(Records from a data set)
** Start **
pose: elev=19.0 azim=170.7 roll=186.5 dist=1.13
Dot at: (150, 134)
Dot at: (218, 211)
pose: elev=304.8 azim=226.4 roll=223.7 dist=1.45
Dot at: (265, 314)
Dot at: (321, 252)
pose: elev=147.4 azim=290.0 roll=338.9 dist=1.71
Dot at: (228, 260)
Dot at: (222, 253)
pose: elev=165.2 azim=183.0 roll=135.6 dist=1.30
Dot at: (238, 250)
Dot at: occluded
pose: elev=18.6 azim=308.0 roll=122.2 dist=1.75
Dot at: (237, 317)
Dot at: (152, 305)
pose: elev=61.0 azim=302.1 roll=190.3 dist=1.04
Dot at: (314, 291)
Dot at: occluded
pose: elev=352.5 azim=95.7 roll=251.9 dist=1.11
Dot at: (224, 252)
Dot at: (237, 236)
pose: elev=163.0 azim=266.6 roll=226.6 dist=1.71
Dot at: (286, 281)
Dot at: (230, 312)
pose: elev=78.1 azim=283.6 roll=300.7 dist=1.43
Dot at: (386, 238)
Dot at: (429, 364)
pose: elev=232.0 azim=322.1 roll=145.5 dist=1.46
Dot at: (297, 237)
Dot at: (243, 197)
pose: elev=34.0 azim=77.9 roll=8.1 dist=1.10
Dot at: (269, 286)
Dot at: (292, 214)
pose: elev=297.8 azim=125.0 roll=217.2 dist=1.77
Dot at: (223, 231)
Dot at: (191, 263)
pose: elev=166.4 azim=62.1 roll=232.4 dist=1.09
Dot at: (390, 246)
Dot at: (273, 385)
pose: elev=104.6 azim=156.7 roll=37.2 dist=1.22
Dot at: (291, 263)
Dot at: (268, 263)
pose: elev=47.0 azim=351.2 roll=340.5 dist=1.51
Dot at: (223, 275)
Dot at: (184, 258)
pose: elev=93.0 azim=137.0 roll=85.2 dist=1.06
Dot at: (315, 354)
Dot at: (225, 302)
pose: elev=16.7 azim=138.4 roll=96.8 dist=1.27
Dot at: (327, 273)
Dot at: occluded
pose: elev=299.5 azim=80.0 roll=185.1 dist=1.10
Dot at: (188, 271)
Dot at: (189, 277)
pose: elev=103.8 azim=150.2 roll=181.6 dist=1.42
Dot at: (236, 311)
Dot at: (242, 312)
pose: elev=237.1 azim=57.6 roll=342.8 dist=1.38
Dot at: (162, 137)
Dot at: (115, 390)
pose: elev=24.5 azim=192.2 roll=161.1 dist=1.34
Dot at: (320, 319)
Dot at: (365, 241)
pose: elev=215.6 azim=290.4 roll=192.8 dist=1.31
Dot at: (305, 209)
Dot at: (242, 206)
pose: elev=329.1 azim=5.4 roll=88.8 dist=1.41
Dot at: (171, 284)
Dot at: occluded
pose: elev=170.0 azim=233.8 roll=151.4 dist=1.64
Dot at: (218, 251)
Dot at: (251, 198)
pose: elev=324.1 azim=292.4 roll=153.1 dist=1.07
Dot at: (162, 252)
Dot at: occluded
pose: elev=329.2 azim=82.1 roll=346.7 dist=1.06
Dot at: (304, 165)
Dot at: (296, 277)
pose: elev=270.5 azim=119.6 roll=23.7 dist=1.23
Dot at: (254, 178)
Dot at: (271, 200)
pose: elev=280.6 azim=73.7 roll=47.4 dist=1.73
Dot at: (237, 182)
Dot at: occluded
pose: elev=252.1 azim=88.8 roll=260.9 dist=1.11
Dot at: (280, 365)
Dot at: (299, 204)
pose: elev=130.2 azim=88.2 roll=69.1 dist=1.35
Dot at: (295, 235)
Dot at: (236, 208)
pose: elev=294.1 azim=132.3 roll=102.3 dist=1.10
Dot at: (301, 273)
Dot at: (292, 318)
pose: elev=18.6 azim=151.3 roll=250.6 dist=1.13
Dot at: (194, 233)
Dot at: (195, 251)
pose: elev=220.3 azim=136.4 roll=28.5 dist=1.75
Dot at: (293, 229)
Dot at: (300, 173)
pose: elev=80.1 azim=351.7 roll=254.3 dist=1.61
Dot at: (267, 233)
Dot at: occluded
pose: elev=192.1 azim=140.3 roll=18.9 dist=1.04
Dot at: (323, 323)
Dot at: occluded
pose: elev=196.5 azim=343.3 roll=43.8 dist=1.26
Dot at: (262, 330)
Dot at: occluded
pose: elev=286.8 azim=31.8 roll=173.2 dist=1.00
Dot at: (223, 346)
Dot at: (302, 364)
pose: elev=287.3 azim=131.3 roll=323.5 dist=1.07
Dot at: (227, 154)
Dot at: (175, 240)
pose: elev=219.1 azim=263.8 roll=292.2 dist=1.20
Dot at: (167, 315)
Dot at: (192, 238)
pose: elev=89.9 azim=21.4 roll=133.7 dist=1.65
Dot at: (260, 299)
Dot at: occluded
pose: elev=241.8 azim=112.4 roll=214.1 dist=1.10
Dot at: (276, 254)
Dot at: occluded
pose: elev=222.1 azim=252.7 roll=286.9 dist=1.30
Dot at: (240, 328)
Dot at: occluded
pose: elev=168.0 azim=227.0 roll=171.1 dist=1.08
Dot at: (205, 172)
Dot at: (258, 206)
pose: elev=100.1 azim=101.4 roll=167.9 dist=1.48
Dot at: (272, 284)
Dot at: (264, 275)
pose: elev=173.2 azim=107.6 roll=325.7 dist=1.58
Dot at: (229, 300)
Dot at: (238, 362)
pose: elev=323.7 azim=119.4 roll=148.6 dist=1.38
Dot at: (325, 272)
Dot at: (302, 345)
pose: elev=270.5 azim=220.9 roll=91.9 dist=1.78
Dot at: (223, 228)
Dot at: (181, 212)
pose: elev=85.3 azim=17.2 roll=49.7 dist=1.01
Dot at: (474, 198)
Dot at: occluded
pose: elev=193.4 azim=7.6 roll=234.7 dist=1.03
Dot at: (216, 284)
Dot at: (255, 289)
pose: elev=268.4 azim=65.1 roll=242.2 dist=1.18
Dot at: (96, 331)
** End **
What needs to be done »
Turn every line of the material above into a numbered list, leaving out any blank lines.

Problem solution »
1. pose: elev=19.0 azim=170.7 roll=186.5 dist=1.13
2. Dot at: (150, 134)
3. Dot at: (218, 211)
4. pose: elev=304.8 azim=226.4 roll=223.7 dist=1.45
5. Dot at: (265, 314)
6. Dot at: (321, 252)
7. pose: elev=147.4 azim=290.0 roll=338.9 dist=1.71
8. Dot at: (228, 260)
9. Dot at: (222, 253)
10. pose: elev=165.2 azim=183.0 roll=135.6 dist=1.30
11. Dot at: (238, 250)
12. Dot at: occluded
13. pose: elev=18.6 azim=308.0 roll=122.2 dist=1.75
14. Dot at: (237, 317)
15. Dot at: (152, 305)
16. pose: elev=61.0 azim=302.1 roll=190.3 dist=1.04
17. Dot at: (314, 291)
18. Dot at: occluded
19. pose: elev=352.5 azim=95.7 roll=251.9 dist=1.11
20. Dot at: (224, 252)
21. Dot at: (237, 236)
22. pose: elev=163.0 azim=266.6 roll=226.6 dist=1.71
23. Dot at: (286, 281)
24. Dot at: (230, 312)
25. pose: elev=78.1 azim=283.6 roll=300.7 dist=1.43
26. Dot at: (386, 238)
27. Dot at: (429, 364)
28. pose: elev=232.0 azim=322.1 roll=145.5 dist=1.46
29. Dot at: (297, 237)
30. Dot at: (243, 197)
31. pose: elev=34.0 azim=77.9 roll=8.1 dist=1.10
32. Dot at: (269, 286)
33. Dot at: (292, 214)
34. pose: elev=297.8 azim=125.0 roll=217.2 dist=1.77
35. Dot at: (223, 231)
36. Dot at: (191, 263)
37. pose: elev=166.4 azim=62.1 roll=232.4 dist=1.09
38. Dot at: (390, 246)
39. Dot at: (273, 385)
40. pose: elev=104.6 azim=156.7 roll=37.2 dist=1.22
41. Dot at: (291, 263)
42. Dot at: (268, 263)
43. pose: elev=47.0 azim=351.2 roll=340.5 dist=1.51
44. Dot at: (223, 275)
45. Dot at: (184, 258)
46. pose: elev=93.0 azim=137.0 roll=85.2 dist=1.06
47. Dot at: (315, 354)
48. Dot at: (225, 302)
49. pose: elev=16.7 azim=138.4 roll=96.8 dist=1.27
50. Dot at: (327, 273)
51. Dot at: occluded
52. pose: elev=299.5 azim=80.0 roll=185.1 dist=1.10
53. Dot at: (188, 271)
54. Dot at: (189, 277)
55. pose: elev=103.8 azim=150.2 roll=181.6 dist=1.42
56. Dot at: (236, 311)
57. Dot at: (242, 312)
58. pose: elev=237.1 azim=57.6 roll=342.8 dist=1.38
59. Dot at: (162, 137)
60. Dot at: (115, 390)
61. pose: elev=24.5 azim=192.2 roll=161.1 dist=1.34
62. Dot at: (320, 319)
63. Dot at: (365, 241)
64. pose: elev=215.6 azim=290.4 roll=192.8 dist=1.31
65. Dot at: (305, 209)
66. Dot at: (242, 206)
67. pose: elev=329.1 azim=5.4 roll=88.8 dist=1.41
68. Dot at: (171, 284)
69. Dot at: occluded
70. pose: elev=170.0 azim=233.8 roll=151.4 dist=1.64
71. Dot at: (218, 251)
72. Dot at: (251, 198)
73. pose: elev=324.1 azim=292.4 roll=153.1 dist=1.07
74. Dot at: (162, 252)
75. Dot at: occluded
76. pose: elev=329.2 azim=82.1 roll=346.7 dist=1.06
77. Dot at: (304, 165)
78. Dot at: (296, 277)
79. pose: elev=270.5 azim=119.6 roll=23.7 dist=1.23
80. Dot at: (254, 178)
81. Dot at: (271, 200)
82. pose: elev=280.6 azim=73.7 roll=47.4 dist=1.73
83. Dot at: (237, 182)
84. Dot at: occluded
85. pose: elev=252.1 azim=88.8 roll=260.9 dist=1.11
86. Dot at: (280, 365)
87. Dot at: (299, 204)
88. pose: elev=130.2 azim=88.2 roll=69.1 dist=1.35
89. Dot at: (295, 235)
90. Dot at: (236, 208)
91. pose: elev=294.1 azim=132.3 roll=102.3 dist=1.10
92. Dot at: (301, 273)
93. Dot at: (292, 318)
94. pose: elev=18.6 azim=151.3 roll=250.6 dist=1.13
95. Dot at: (194, 233)
96. Dot at: (195, 251)
97. pose: elev=220.3 azim=136.4 roll=28.5 dist=1.75
98. Dot at: (293, 229)
99. Dot at: (300, 173)
100. pose: elev=80.1 azim=351.7 roll=254.3 dist=1.61
101. Dot at: (267, 233)
102. Dot at: occluded
103. pose: elev=192.1 azim=140.3 roll=18.9 dist=1.04
104. Dot at: (323, 323)
105. Dot at: occluded
106. pose: elev=196.5 azim=343.3 roll=43.8 dist=1.26
107. Dot at: (262, 330)
108. Dot at: occluded
109. pose: elev=286.8 azim=31.8 roll=173.2 dist=1.00
110. Dot at: (223, 346)
111. Dot at: (302, 364)
112. pose: elev=287.3 azim=131.3 roll=323.5 dist=1.07
113. Dot at: (227, 154)
114. Dot at: (175, 240)
115. pose: elev=219.1 azim=263.8 roll=292.2 dist=1.20
116. Dot at: (167, 315)
117. Dot at: (192, 238)
118. pose: elev=89.9 azim=21.4 roll=133.7 dist=1.65
119. Dot at: (260, 299)
120. Dot at: occluded
121. pose: elev=241.8 azim=112.4 roll=214.1 dist=1.10
122. Dot at: (276, 254)
123. Dot at: occluded
124. pose: elev=222.1 azim=252.7 roll=286.9 dist=1.30
125. Dot at: (240, 328)
126. Dot at: occluded
127. pose: elev=168.0 azim=227.0 roll=171.1 dist=1.08
128. Dot at: (205, 172)
129. Dot at: (258, 206)
130. pose: elev=100.1 azim=101.4 roll=167.9 dist=1.48
131. Dot at: (272, 284)
132. Dot at: (264, 275)
133. pose: elev=173.2 azim=107.6 roll=325.7 dist=1.58
134. Dot at: (229, 300)
135. Dot at: (238, 362)
136. pose: elev=323.7 azim=119.4 roll=148.6 dist=1.38
137. Dot at: (325, 272)
138. Dot at: (302, 345)
139. pose: elev=270.5 azim=220.9 roll=91.9 dist=1.78
140. Dot at: (223, 228)
141. Dot at: (181, 212)
142. pose: elev=85.3 azim=17.2 roll=49.7 dist=1.01
143. Dot at: (474, 198)
144. Dot at: occluded
145. pose: elev=193.4 azim=7.6 roll=234.7 dist=1.03
146. Dot at: (216, 284)
147. Dot at: (255, 289)
148. pose: elev=268.4 azim=65.1 roll=242.2 dist=1.18
149. Dot at: (96, 331)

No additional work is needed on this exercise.